In this register-based cohort study, we estimated the incidence of human papillomavirus (HPV)-related anogenital precancer and cancer in women with diabetes compared with women without diabetes. We followed all women living in Denmark born 1916 to 2001 (n = 2 508 321) for individual-level information on diabetes (Type 1 or 2 [T1D or T2D]), diagnoses of cervical, vaginal, vulvar and anal intraepithelial neoplasia Grade 2 or 3 (IN2/3) and cancer and other covariates from nationwide registries. We used Poisson regression to model the incidence rates of anogenital IN2/3 and cancer as a function of diabetes status, age, HPV vaccination, education, calendar year, and cervical cancer screening status. Incidence rate ratios (IRRs) were estimated for diabetes overall, and separately for T1D and T2D, compared with women without diabetes. Women with diabetes had higher rates of vulvar IN2/3 (IRR = 1.63; 95% confidence interval [CI]: 1.41-1.88), vulvar cancer (IRR = 1.61; 95% CI: 1.36-1.91) and vaginal cancer (IRR = 1.79; 95% CI: 1.27-1.91) than women without diabetes. Similar patterns were observed for anal IN2/3, anal cancer and cervical cancer, although not statistically significant. In contrast, women with diabetes had lower rates of cervical IN2/3 (IRR = 0.74; 95% CI: 0.69-0.79) than women without diabetes. Patterns were generally similar in women with T1D and T2D, although cancer rates were higher in women with T2D. In conclusion, the incidence of most anogenital precancers and cancers were increased in women with diabetes. However, women with diabetes had lower incidence of cervical precancer. Our findings could be explained by biological mechanisms and/or behavioral factors, such as smoking and less frequent cervical screening participation.

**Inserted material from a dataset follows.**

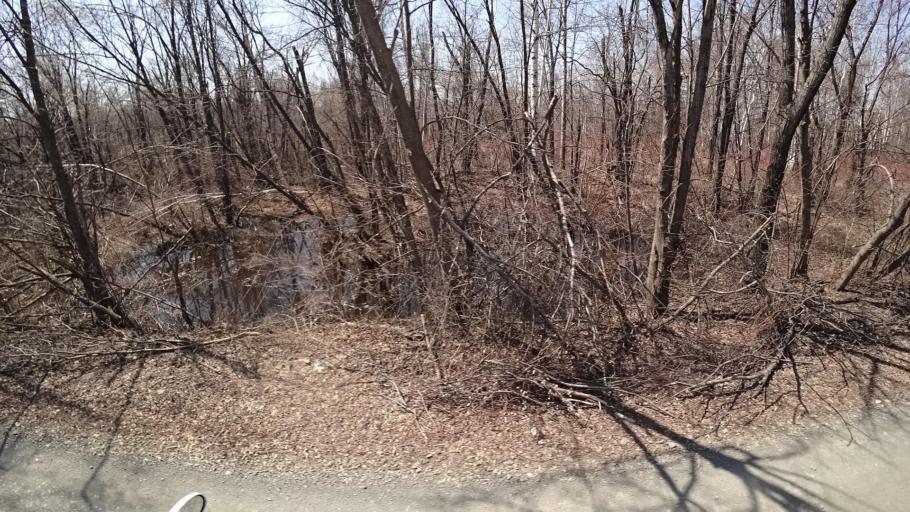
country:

在这项基于登记的队列研究中,我们估计了与无糖尿病女性相比,糖尿病女性中与人类乳头瘤病毒(HPV)相关的肛门生殖器癌前病变和癌症的发病率。我们对所有丹麦出生于 1916 年至 2001 年的女性(n=2508321 人)进行了个体层面的信息随访,包括糖尿病(1 型或 2 型[T1D 或 T2D])、宫颈、阴道、外阴和肛门上皮内瘤变 2 级或 3 级(IN2/3)及癌症等诊断信息,这些信息来源于全国性登记处。我们使用泊松回归模型,将肛门生殖器 IN2/3 和癌症的发病率作为糖尿病状态、年龄、HPV 疫苗接种、教育、日历年份和宫颈癌筛查状态的函数进行建模。针对糖尿病总体,以及与无糖尿病女性相比,1 型糖尿病和 2 型糖尿病,我们分别计算了发病率比值比(IRR)。与无糖尿病女性相比,糖尿病女性的外阴 IN2/3(IRR=1.63;95%置信区间[CI]:1.41-1.88)、外阴癌(IRR=1.61;95%CI:1.36-1.91)和阴道癌(IRR=1.79;95%CI:1.27-1.91)的发病率更高。对于肛门 IN2/3、肛门癌和宫颈癌,也观察到了类似的模式,尽管没有统计学意义。相反,与无糖尿病女性相比,糖尿病女性的宫颈 IN2/3(IRR=0.74;95%CI:0.69-0.79)发病率更低。在 1 型糖尿病和 2 型糖尿病女性中,模式基本相似,尽管 2 型糖尿病女性的癌症发病率更高。总之,糖尿病女性的大多数肛门生殖器癌前病变和癌症的发病率都有所增加。然而,糖尿病女性的宫颈癌前病变发病率较低。我们的研究结果可能可以用生物学机制和/或行为因素来解释,如吸烟和较少参加宫颈癌筛查。